Senator Chris Murphy has a bizarre Twitter thread claiming that Amy Coney Barrett’s confirmation is the final stage in a Republican plot to destroy Obamacare. There are numerous problems with it: It misrepresents the Fifth Circuit’s ruling on the current case, for example, and it curiously fails to mention that Barrett herself participated in a “mock court” on that case where she allowed the law to stand. Indeed, there’s an argument she should recuse herself to be fair to Obamacare’s opponents.
But here I wanted to discuss a more obscure claim, because it gets at something that is kind of weird about how Obamacare is currently written. When Republicans killed the individual mandate, they didn’t remove it from the law entirely; they reduced the penalty to $0 while leaving the mandate itself — the language telling Americans they have to buy health insurance — in place. Murphy calls this curious and “purposeful,” implying Republicans did it to set up the lawsuit. (I won’t bore you with the details on how this relates to the legal claims, but see here for more.)
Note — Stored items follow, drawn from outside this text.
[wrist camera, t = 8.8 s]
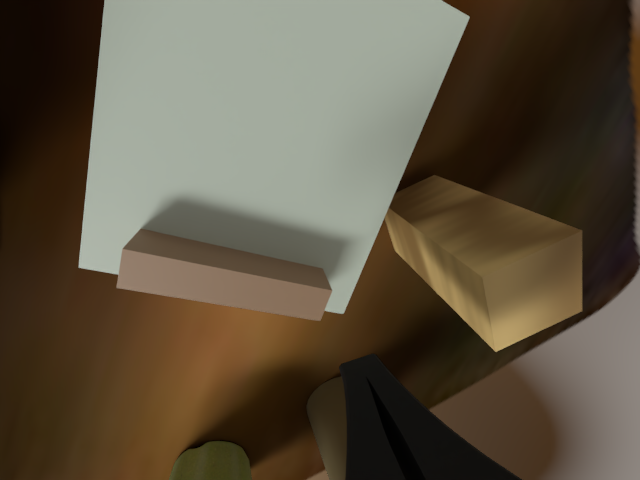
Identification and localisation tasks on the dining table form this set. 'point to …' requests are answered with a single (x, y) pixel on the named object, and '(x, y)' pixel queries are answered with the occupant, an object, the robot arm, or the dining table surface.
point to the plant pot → (212, 463)
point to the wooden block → (488, 258)
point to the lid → (256, 143)
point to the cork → (330, 425)
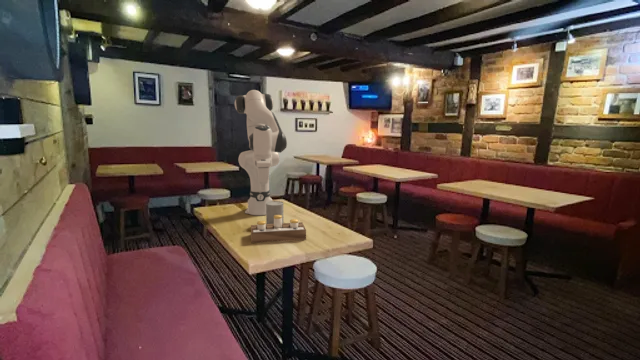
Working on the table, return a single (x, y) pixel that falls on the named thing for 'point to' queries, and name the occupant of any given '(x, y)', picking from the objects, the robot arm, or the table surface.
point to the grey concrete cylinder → (273, 211)
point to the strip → (278, 229)
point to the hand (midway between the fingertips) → (263, 189)
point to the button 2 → (293, 223)
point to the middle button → (277, 221)
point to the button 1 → (261, 225)
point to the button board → (277, 234)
The documented history of the provision is far less interesting. The GOP used the “budget reconciliation” process to repeal the mandate in 2017, as part of that year’s tax bill. A reconciliation bill can’t be filibustered in the Senate, but every change it makes must affect the budget. Reducing a penalty to $0 affects the budget; changing other language in the law does not.
In fact, not only was the $0 penalty an effort to comply with reconciliation rules, but the Senate parliamentarian had rejected an earlier attempt to kill the mandate more broadly. Here’s the history, as reported by the Washington Post in March of 2017, when Republicans were pursuing their doomed repeal-and-replace efforts:
In early 2016, Republicans passed a test run of a bill via reconciliation that got all the way to Obama’s desk. (He vetoed it, duh.)
In that process, a parliamentarian held Republicans up by ruling that one of the central pieces of their bill, eliminating the individual mandate that people have health insurance or else pay a tax, wasn’t directly related to the budget and couldn’t be passed under reconciliation.
Republicans were forced to get creative to undo a central part of Obamacare without a filibuster from Democrats.
“Republicans came back and said: ‘We can’t include a straight repeal of the mandate, but can we just dial the penalty for violating the mandate down to zero?’” [Molly Reynolds, a congressional expert with the Brookings Institution] explains. “And the parliamentarian said that was okay.”
In the end, the 2016 test repeal-replace legislation passed with the individual mandate intact but with a $0 penalty if you don’t have health care.
That’s more or less how Republicans have crafted their replacement bill in 2017: The individual mandate isn’t struck out of the bill, but it wouldn’t be enforced.
Fully repealing the mandate wasn’t an option, and it isn’t “curious” that they looked for a different route. Blame the parliamentarian.